··· Selected passage ···

Hi, thanks for asking, thats really nice of you!
Where to start?

Well, things have been totally manic with me of late. MY dad had to go in for major surgery and he wasn't getting better and was in and out of hospital. He got taken in again on May 2nd, and had a seizure. I thought he was going to die. Thankfully, however, he recovered and is far better, although it could take up like a year to recover.
My mum had an operation on her hand a few weeks ago, and got taken into hospital last Tuesday because it got badly infected. So both my parents were in separate hospitals but my dad is out now and my mum is getting out today.
My siblings have been causing me all sorts of problems (I am the youngest by 12 years), because they can't accept that I am nearly 26 and am an adult. They think I am incapable of keepingthe house in order and looking after my dad, so they have been spying, interfering and picking faults. My sister even sent her daughter down to stay with me and "help" me, when really she just made a lot of mess and sat and smoked cigarettes and watched me clean up

Meh, I haven't been getting a lot of sleep. I never sleep well anyway but I have been getting even less than usual so I havent been functioning properly lol. My boyfriend came up last weekend for a visit and I was supposed to be going down to his (where I class as home because its the only place I feel safe), on Friday there (8th May). But obviously as my parents were ill I couldnt go so he drove up to be with me. He stayed the whole weekend, helped me out with cooking and cleaning and drove me to see my mumin hospital

He is my rock. I know I would be crumbling if it wasn't for him!
He went home this morning as he has to be at work by 2pm.
At the moment I am procrastinating at work...I am supposed to be writing two essays for my studies but I haven't got the attention span today. I guess it is because I am so tired!
My parents' illnesses aside, my life is on the up

I still have my debt to deal with but I am seeking advice on it and I am trying not to let it worry me too much because I know I amgetting help to sort it out!
My relationship is going from strength to strength and I am falling even more in love with him every day...and he says that he is falling more for me every day too.
Due to how I allowed myself to be treated by men in the past, I had a real problem with the phrase "making love". Love and sex for me were separated, because I had to disassociate them with each other for survival. It was the only way I could cope. Even during the 5 years with my ex, I didn't associate love and sex with one another. However, now I totally do because for the first time in my life I have someone who respects me. He treats me really well and looks after me and I love him more than anything else in the world. So I have got used to the idea of "making love" and I have allowed love and sex to become one for the first time...and it doesn't scare me at all. I guess its because I feel extremely safe with him and I know he would never ever hurt me or treat me with anything other than the utmost care and respect!

··· Information provided ···

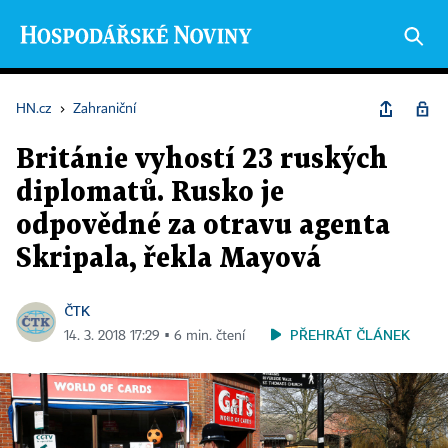
HN.cz
›
Zahraniční
Británie vyhostí 23 ruských
diplomatů. Rusko je
odpovědné za otravu agenta
Skripala, řekla Mayová
ČTK
PŘEHRÁT ČLÁNEK
14. 3. 2018 17:29 ▪ 6 min. čtení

···

Aim of the task >> Continue the personal update about family illness and a new relationship from the point where it stops.

Output of the exercise >>
My mum and I are getting on better than I thought we would since I moved back in with my parents. She still can't accept me for who I am, though, and I know I am still a disappointment to her. Meh, I have been thinking long and hard, and I realised that I have been racking my brains and working so hard all my life to gain my mum's acceptance and be the Alison she wants me to be. But this morning I stopped and thought, "WHY?", I wasn't born to please her and I wasn't born to be a carbon copy of the girl she dreamed I would be. My mum should be proud of me no matter what, because I feel that I am a good person with good morals, and I have never been in any trouble. So what if I can't get up early or can't keep the houe clean to her OCD standards? So what if I havent been to uni and gained a super duper degree like my brother? I still have a pretty upstanding job, even if it doesn't pay well. Nothing I do will ever be good enough for her, but I know now that its her problem. She needs to accept me for who I am, and not try to influence me to become someone I am not! I love my mum, dearly, but the way she carries on sometimes its pretty obvious why I have had low self-esteem since I was old enough to use the potty.
Its HER problem, not mine! And if my boyfriend loves me for who I am, I can't be all that bad, can I?
Meh, apologies for rambling on...

Thanks for asking how things are going. How are you?